Dengan demikian, Zakiul menyebut jika norma tersebut dipaksakan berlaku, menyebabkan timbulnya masalah hukum (rechtsprobleem) atau bahkan kekacauan hukum (rechtsverwarring).
Padahal, dia mengatakan pemerintah bisa saja mengevaluasi kenaikan PPN dengan menurunkannya hingga menjadi 5 persen atau menaikkan hingga maksimum 15 persen, sesuai ketentuan Pasal 7 ayat (3).
"Namun, menurunkan angka PPN atau menunda saja berlakunya kenaikan PPN mustahil terjadi, sebab mereka fokus untuk menjalankan perintah dari Pasal 7 ayat (1), dalih yang terus diumbar di berbagai media," tegasnya.
Selain itu, menurut dia, pelaksanaan norma Pasal 7 ayat (3) harus dilakukan bersama dengan Dewan Perwakilan Rakyat Republik Indonesia (DPR RI) sesuai ketentuan dari Pasal 7 ayat (4). Akibatnya, memakan proses yang panjang, lama, dan rumit.
Dengan begitu, Zakiul menilai terhadap perintah Pasal 7 ayat (1) Bab IV Pasal 4 Angka 2 UU HPP 2021, pemerintah wajib menganulirnya melalui Peraturan Pemerintah Pengganti Undang-Undang (Perppu).
Hal ini berkaca pada Presiden Jokowi pernah menerbitkan Perppu No. 1 Tahun 2017 tentang Kepentingan Pajak.
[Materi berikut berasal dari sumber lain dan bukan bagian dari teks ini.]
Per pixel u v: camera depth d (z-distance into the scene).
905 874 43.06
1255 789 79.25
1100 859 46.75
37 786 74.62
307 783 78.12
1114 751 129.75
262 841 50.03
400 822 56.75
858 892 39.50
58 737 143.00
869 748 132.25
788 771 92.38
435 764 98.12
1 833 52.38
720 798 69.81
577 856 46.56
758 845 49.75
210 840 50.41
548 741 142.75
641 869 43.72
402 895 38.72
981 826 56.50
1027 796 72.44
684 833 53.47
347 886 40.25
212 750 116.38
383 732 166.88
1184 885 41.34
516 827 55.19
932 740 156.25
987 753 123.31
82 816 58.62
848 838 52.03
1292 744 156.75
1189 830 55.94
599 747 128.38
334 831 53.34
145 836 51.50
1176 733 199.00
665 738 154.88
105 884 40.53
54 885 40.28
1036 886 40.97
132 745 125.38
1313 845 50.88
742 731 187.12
Perppu ini lahir terkait tax amnesty yang lebih banyak dinikmati oleh orang kaya dan pengemplang pajak.
"Kalau Jokowi menerbitkan Perppu untuk orang kaya dan pengemplang pajak maka ini saatnya Prabowo meninggalkan bayang-bayang Jokowi, dengan menerbitkan Perppu membatalkan kenaikan PPN 12 persen di UU HPP dan saatnya berpihak pada masyarakat menengah bawah yang tengah dihimpit berbagai kesulitan ekonomi," tandas Zakiul.